How I Spent My Summer Vacation

I decided to take my dad’s advice and relive my elementary school days with the typical first day of school assignment, so here we are:

How I Spent My Summer Vacation, by Jenessa Irvine, Grade 16

Well, try as I might, unlike many Pomona students I didn’t have some interesting job or fascinating and resume-padding internship.  Instead, this summer I did, well, this and that.  I read quite a few books, including the book for the freshman class, The Barbarian Nurseries (which was excellent, by the way).  I probably watched many movies.  I introduced my sisters and mother to Downton Abbey and I can’t wait for the third season.  I got a bit obsessed with the Olympics and saw many sports I had never seen before (the steeplechase in track and field is one of my new favorites).  I went to the beach.  I went shopping.  I gloried in my new cooking and baking skills.  I hung out with friends.  I practiced viola less than I should have.  I watched the Dodgers lose twice (really, guys?)
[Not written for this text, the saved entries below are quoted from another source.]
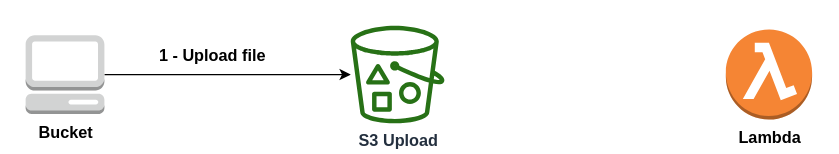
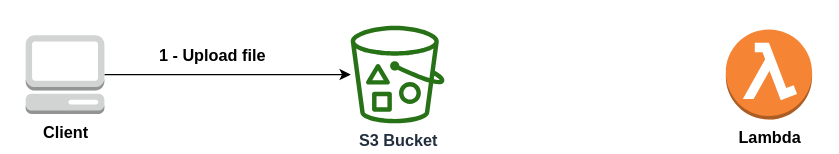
  <mxCell id="0" />
  <mxCell id="1" parent="0" />
  <mxCell id="2" style="edgeStyle=orthogonalEdgeStyle;rounded=0;orthogonalLoop=1;jettySize=auto;html=1;" parent="1" source="4" target="5" edge="1"><mxGeometry relative="1" as="geometry" /></mxCell>
  <mxCell id="3" value="&lt;font style=&quot;font-size: 13px&quot;&gt;1 - Upload file&amp;nbsp;&lt;br&gt;&lt;/font&gt;" style="text;html=1;align=center;verticalAlign=middle;resizable=0;points=[];labelBackgroundColor=#ffffff;fontStyle=1" parent="2" vertex="1" connectable="0"><mxGeometry x="-0.39" y="1" relative="1" as="geometry"><mxPoint x="27" y="-15" as="offset" /></mxGeometry></mxCell>
- <mxCell id="4" value="&lt;font style=&quot;font-size: 13px&quot;&gt;&lt;b&gt;Bucket&lt;/b&gt;&lt;/font&gt;" style="outlineConnect=0;dashed=0;verticalLabelPosition=bottom;verticalAlign=top;align=center;html=1;shape=mxgraph.aws3.management_console;fillColor=#D2D3D3;gradientColor=none;" parent="1" vertex="1"><mxGeometry x="20" y="27.57" width="63" height="63" as="geometry" /></mxCell>
- <mxCell id="5" value="&lt;font style=&quot;font-size: 13px&quot;&gt;&lt;b&gt;S3 Upload&lt;/b&gt;&lt;/font&gt;" style="outlineConnect=0;fontColor=#232F3E;gradientColor=none;fillColor=#277116;strokeColor=none;dashed=0;verticalLabelPosition=bottom;verticalAlign=top;align=center;html=1;fontSize=12;fontStyle=0;aspect=fixed;pointerEvents=1;shape=mxgraph.aws4.bucket_with_objects;" parent="1" vertex="1"><mxGeometry x="280" y="20.07" width="75" height="78" as="geometry" /></mxCell>
+ <mxCell id="4" value="&lt;font style=&quot;font-size: 13px&quot;&gt;&lt;b&gt;Client&lt;/b&gt;&lt;/font&gt;" style="outlineConnect=0;dashed=0;verticalLabelPosition=bottom;verticalAlign=top;align=center;html=1;shape=mxgraph.aws3.management_console;fillColor=#D2D3D3;gradientColor=none;" parent="1" vertex="1"><mxGeometry x="20" y="27.57" width="63" height="63" as="geometry" /></mxCell>
+ <mxCell id="5" value="&lt;font style=&quot;font-size: 13px&quot;&gt;&lt;b&gt;S3 Bucket&lt;/b&gt;&lt;/font&gt;" style="outlineConnect=0;fontColor=#232F3E;gradientColor=none;fillColor=#277116;strokeColor=none;dashed=0;verticalLabelPosition=bottom;verticalAlign=top;align=center;html=1;fontSize=12;fontStyle=0;aspect=fixed;pointerEvents=1;shape=mxgraph.aws4.bucket_with_objects;" parent="1" vertex="1"><mxGeometry x="280" y="20.07" width="75" height="78" as="geometry" /></mxCell>
  <mxCell id="6" value="&lt;b&gt;Lambda&lt;/b&gt;" style="outlineConnect=0;dashed=0;verticalLabelPosition=bottom;verticalAlign=top;align=center;html=1;shape=mxgraph.aws3.lambda_function;fillColor=#F58534;gradientColor=none;fontSize=13;" parent="1" vertex="1"><mxGeometry x="580" y="23.07" width="69" height="72" as="geometry" /></mxCell>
I tried to exercise and also to volunteer as much as possible.  On these fronts I was moderately successful I think.  At least for volunteering I helped at my brother’s Cub Scout Day camp and ran a three-session book workshop for kids with a friend, among various other adventures.  Getting my fourth grade brother ready for school was a task in itself.

Having just been abroad and explored a new city, I wanted to come back and apply the same energy and curiosity to discovering my native Los Angeles.  It had always seemed like just “home,” somehow inexplicable, and when people I met abroad asked about LA that was more or less how I described it.  So I set out and explored a bit, and took advantage of things like a Regina Spektor concert that I don’t want to let pass me by anymore.

So there you have it.  A summer in the life of a Pomona student.  In conclusion, I think I was too busy to have a job.  Except despite, or perhaps because of, all the things I seem to have done, the summer has vanished far too quickly—and now it’s time for school. I’ve got new notebooks and I even washed my car (that’s how you know we’re getting fancy).  Time for a new year and new beginnings—not to mention new classes, professors, essays, and exams.  But let’s not dwell on that.  For now, a few more days to enjoy home cooking!